## THE PROBLEM
Locate the line that contains "45 156 0.83". Copy it and every following line through the end of the records, exactly, and include nothing else.

## MATERIAL TO PROCESS
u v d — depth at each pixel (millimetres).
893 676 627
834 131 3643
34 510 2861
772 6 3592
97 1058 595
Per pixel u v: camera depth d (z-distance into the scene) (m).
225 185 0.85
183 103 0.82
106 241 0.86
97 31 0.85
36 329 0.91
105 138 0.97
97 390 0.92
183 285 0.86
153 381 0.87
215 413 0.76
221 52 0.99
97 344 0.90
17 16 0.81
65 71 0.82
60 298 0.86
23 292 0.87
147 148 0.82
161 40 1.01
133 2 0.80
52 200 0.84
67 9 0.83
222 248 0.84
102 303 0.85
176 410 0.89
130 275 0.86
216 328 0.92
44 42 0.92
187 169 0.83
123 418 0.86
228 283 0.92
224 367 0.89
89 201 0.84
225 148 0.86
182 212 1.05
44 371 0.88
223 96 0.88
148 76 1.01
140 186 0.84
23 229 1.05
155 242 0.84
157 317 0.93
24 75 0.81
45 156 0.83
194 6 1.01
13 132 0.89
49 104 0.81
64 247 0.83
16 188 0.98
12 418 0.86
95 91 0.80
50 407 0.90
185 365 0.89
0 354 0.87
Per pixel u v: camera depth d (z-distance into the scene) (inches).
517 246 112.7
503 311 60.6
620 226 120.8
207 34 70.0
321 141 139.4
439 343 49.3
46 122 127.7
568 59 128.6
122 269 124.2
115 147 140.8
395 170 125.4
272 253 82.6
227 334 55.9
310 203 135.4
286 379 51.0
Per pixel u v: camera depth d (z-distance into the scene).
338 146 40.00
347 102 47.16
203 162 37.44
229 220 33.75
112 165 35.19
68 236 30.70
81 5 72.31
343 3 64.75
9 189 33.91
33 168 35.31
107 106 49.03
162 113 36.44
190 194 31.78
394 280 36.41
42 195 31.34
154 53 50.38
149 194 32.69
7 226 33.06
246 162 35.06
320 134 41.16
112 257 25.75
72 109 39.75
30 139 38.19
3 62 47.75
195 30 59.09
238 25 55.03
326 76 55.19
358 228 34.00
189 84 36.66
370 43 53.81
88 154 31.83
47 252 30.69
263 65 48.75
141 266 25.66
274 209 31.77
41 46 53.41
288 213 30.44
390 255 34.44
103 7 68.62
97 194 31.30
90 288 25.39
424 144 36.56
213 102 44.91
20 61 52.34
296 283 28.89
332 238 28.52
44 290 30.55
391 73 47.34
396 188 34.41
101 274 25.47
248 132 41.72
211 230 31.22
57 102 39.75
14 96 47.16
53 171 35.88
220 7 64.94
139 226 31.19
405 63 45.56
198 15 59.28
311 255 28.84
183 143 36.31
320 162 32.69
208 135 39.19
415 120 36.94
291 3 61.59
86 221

## EXERCISE ANSWER
45 156 0.83
194 6 1.01
13 132 0.89
49 104 0.81
64 247 0.83
16 188 0.98
12 418 0.86
95 91 0.80
50 407 0.90
185 365 0.89
0 354 0.87
Per pixel u v: camera depth d (z-distance into the scene) (inches).
517 246 112.7
503 311 60.6
620 226 120.8
207 34 70.0
321 141 139.4
439 343 49.3
46 122 127.7
568 59 128.6
122 269 124.2
115 147 140.8
395 170 125.4
272 253 82.6
227 334 55.9
310 203 135.4
286 379 51.0
Per pixel u v: camera depth d (z-distance into the scene).
338 146 40.00
347 102 47.16
203 162 37.44
229 220 33.75
112 165 35.19
68 236 30.70
81 5 72.31
343 3 64.75
9 189 33.91
33 168 35.31
107 106 49.03
162 113 36.44
190 194 31.78
394 280 36.41
42 195 31.34
154 53 50.38
149 194 32.69
7 226 33.06
246 162 35.06
320 134 41.16
112 257 25.75
72 109 39.75
30 139 38.19
3 62 47.75
195 30 59.09
238 25 55.03
326 76 55.19
358 228 34.00
189 84 36.66
370 43 53.81
88 154 31.83
47 252 30.69
263 65 48.75
141 266 25.66
274 209 31.77
41 46 53.41
288 213 30.44
390 255 34.44
103 7 68.62
97 194 31.30
90 288 25.39
424 144 36.56
213 102 44.91
20 61 52.34
296 283 28.89
332 238 28.52
44 290 30.55
391 73 47.34
396 188 34.41
101 274 25.47
248 132 41.72
211 230 31.22
57 102 39.75
14 96 47.16
53 171 35.88
220 7 64.94
139 226 31.19
405 63 45.56
198 15 59.28
311 255 28.84
183 143 36.31
320 162 32.69
208 135 39.19
415 120 36.94
291 3 61.59
86 221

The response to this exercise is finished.